A person with a one-hour commute has to earn 40 percent more money to be as satisfied with life as someone who walks to the office. On the other hand, for a single person, exchanging a long commute for a short walk to work has the same effect on happiness as finding a new love.

So why do we make this mistake? Drawing on the work of psychologist Daniel Gilbert, Montgomery explains that it’s a matter of us thinking we’ll get used to commuting (an experience) and won’t get used to the nicer living environment (a thing.)

The opposite is true. While a bigger garden and spare bedroom soon cease to be novel, every day’s commute is a little bit different, meaning we can never get quite used to it.
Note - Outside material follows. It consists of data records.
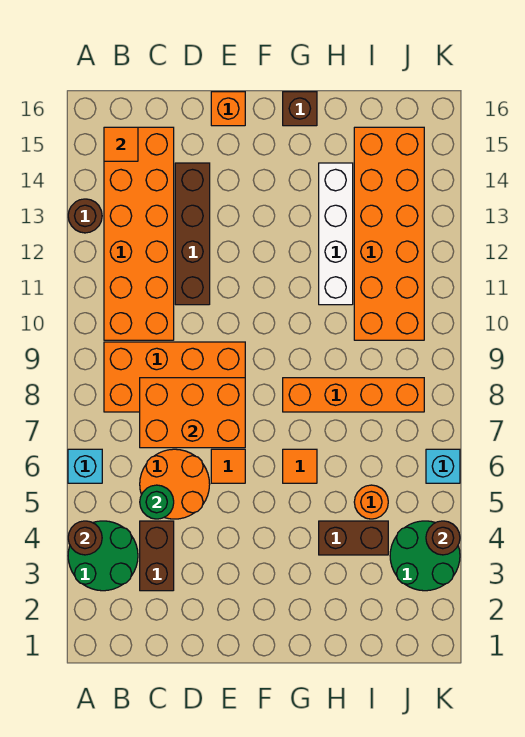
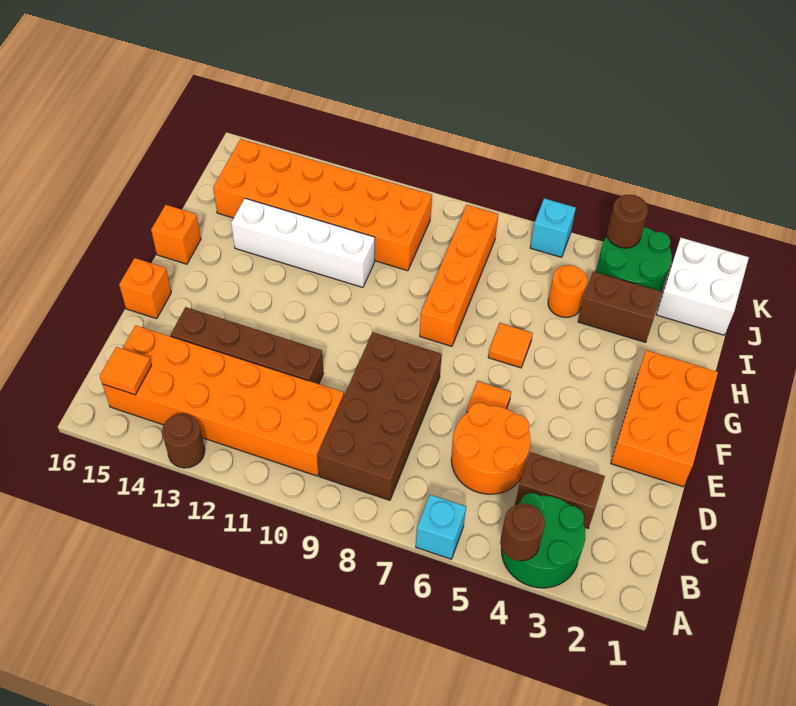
orange brick B8:E9 level 1 -> brown brick B8:E9 level 1
green round brick C5 level 2 -> none
orange brick C7:E8 level 2 -> orange brick E1:G2 level 1
brown brick G16 level 1 -> orange brick G16 level 1
brown brick H4:I4 level 1 -> brown brick I3:I4 level 1
none -> white brick J1:K2 level 1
There is a direct linear downwards relationship between commute time and life satisfaction, but there’s no linear upwards correlation between house size and life satisfaction. As Montgomery says, “The problem is, we consistently make decisions that suggest we are not so good at distinguishing between ephemeral and lasting pleasures. We keep getting it wrong.”

Happy City teems with insights about the link between the design of where we live and our quality of life. In particular, it explores how cities are often shaped by mistaken ideas about what brings us happiness. We maximize our chances at happiness when we prioritize our experience of life instead of acquiring things to fill it with.